Trump incluiu em seu discurso de 4 de julho os inevitáveis sermões aos soldados dos EUA, os “heróis que orgulhosamente defendem nossa bandeira”. A realidade diante dos soldados americanos, no entanto, foi expressa na enorme quantidade de comentários sobre suicídios, depressão, violência, vício e angústia mental de um tuite do Exército dos EUA, em maio, que perguntou “como o serviço militar impactou você”.

A degradação política e moral da classe dominante estadunidense é personificada pelo atual ocupante da Casa Branca. A imbecilidade de Trump, que se manifesta na tentativa absurda desse autoritário de mente fascista de evocar qualquer coisa progressista na história dos EUA, da Revolução à Guerra Civil e à Marcha sobre Washington de 1963, é uma marca registrada de declínio histórico.

No entanto, Trump é um sintoma da doença, não sua causa. Três décadas de crescentes crises políticas, militares e financeiras atingiram o ponto em que toda a ordem mundial dirigida pelo capitalismo dos EUA desmoronou.

Daí o nível assombroso de ilusão e pretensão do discurso de Trump no último 4 de Julho, que foi encenado para tentar convencer todos a ignorar a realidade e para a classe dominante se convencer de que sua dominação continuará por todo o tempo. “Nossa nação é mais forte hoje do que era antes, é mais forte agora, mais forte do que nunca.” No entanto, por ter que fazê-las, tais declarações provam o contrário. O discurso, centrado na exaltação da violência militar, não revela força, mas fraqueza.

A classe dominante sente que as paredes estão se fechando sobre si por todos os lados. O maior perigo sobre ela não vem do exterior, mas de dentro dos Estados Unidos. Ela percebe seu extremo isolamento e a falência de suas instituições políticas. Ela olha para o crescimento da luta de classes e do movimento à esquerda dos trabalhadores e da juventude como uma ameaça existencial.

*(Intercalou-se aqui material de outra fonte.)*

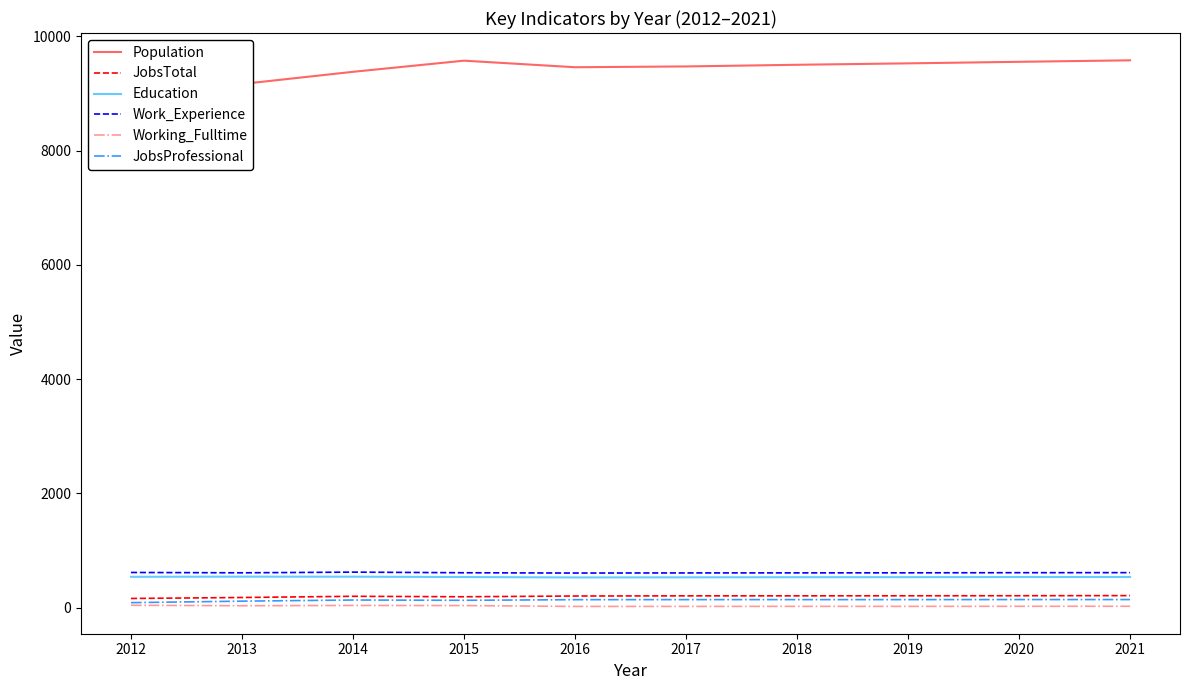

True or false: Work_Experience has a value of 985 at 2021.

False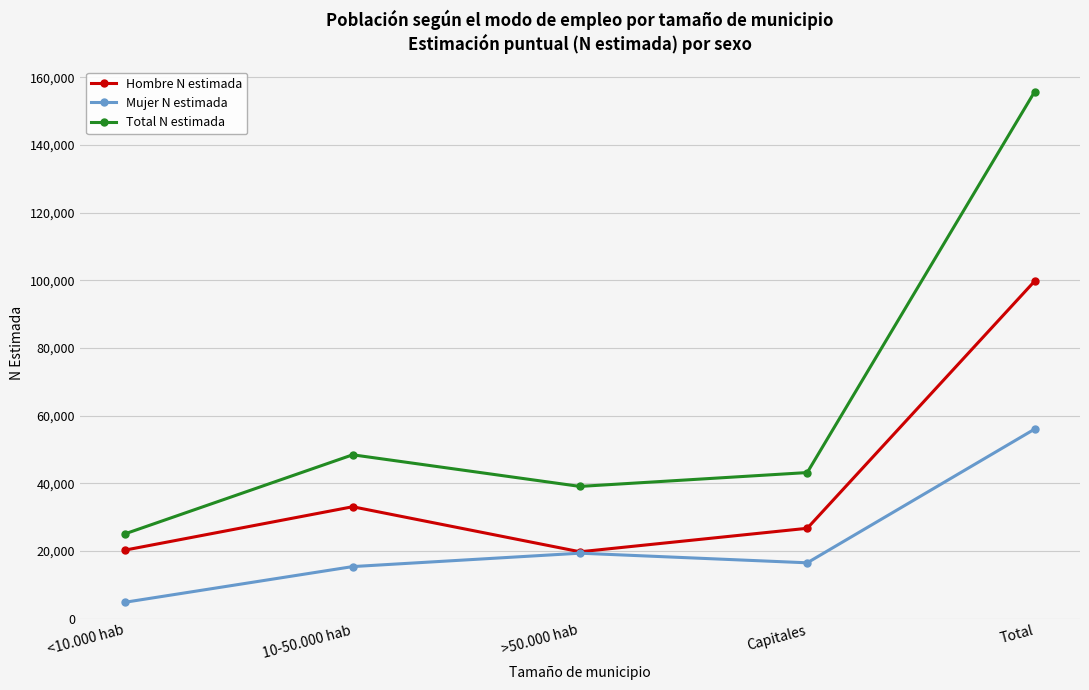

Is this an area chart (filled region under the line)?

No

Isso não faz com que diminuam os perigos diante da classe trabalhadora. Os governos fracos fazem coisas desesperadas: preparam-se para a guerra mundial, promovem formas de governo fascistas e autoritárias, destroem os direitos democráticos. Enquanto a classe dominante defende furiosamente sua obsoleta ordem social e econômica, a tarefa da classe trabalhadora é derrubá-la.